Task requirements - Reproduce, exactly as they appear, the line containing "might sound familiar to" and every line after it, ending with the last line of the records.

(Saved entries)
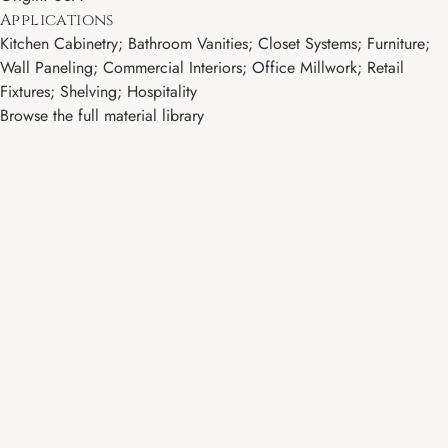
Applications
Kitchen Cabinetry; Bathroom Vanities; Closet Systems; Furniture;
Wall Paneling; Commercial Interiors; Office Millwork; Retail
Fixtures; Shelving; Hospitality
Browse the full material library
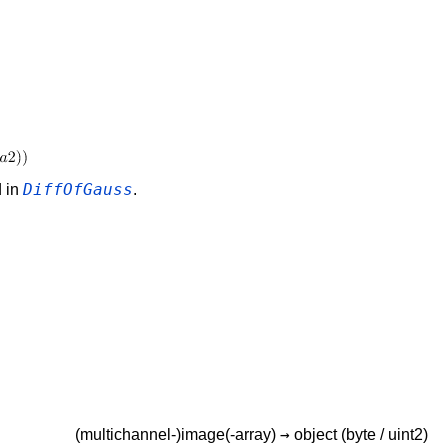
DiffOfGauss
d in
.
→
(multichannel-)image(-array)
object
(byte / uint2)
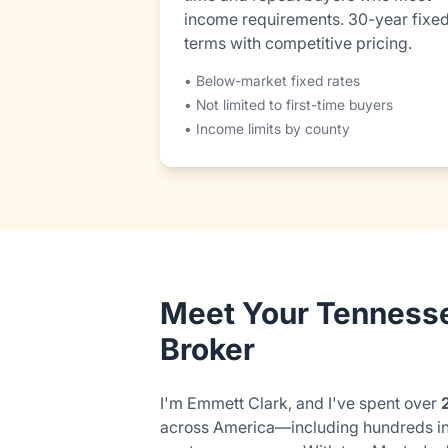
income requirements. 30-year fixe
terms with competitive pricing.
• Below-market fixed rates
• Not limited to first-time buyers
• Income limits by county
Meet Your Tenness
Broker
I'm Emmett Clark, and I've spent over
across America—including hundreds i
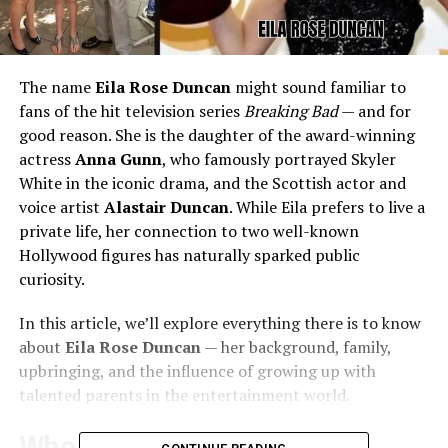
The name
Eila Rose Duncan
might sound familiar to
fans of the hit television series
Breaking Bad
— and for
good reason. She is the daughter of the award-winning
actress
Anna Gunn
, who famously portrayed Skyler
White in the iconic drama, and the Scottish actor and
voice artist
Alastair Duncan
. While Eila prefers to live a
private life, her connection to two well-known
Hollywood figures has naturally sparked public
curiosity.
In this article, we’ll explore everything there is to know
about
Eila Rose Duncan
— her background, family,
upbringing, and the influence of growing up with
talented parents in the entertainment world.
Who Is Eila Rose Duncan?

Written solution -
might sound familiar to
fans of the hit television series
Breaking Bad
— and for
good reason. She is the daughter of the award-winning
actress
Anna Gunn
, who famously portrayed Skyler
White in the iconic drama, and the Scottish actor and
voice artist
Alastair Duncan
. While Eila prefers to live a
private life, her connection to two well-known
Hollywood figures has naturally sparked public
curiosity.
In this article, we’ll explore everything there is to know
about
Eila Rose Duncan
— her background, family,
upbringing, and the influence of growing up with
talented parents in the entertainment world.
Who Is Eila Rose Duncan?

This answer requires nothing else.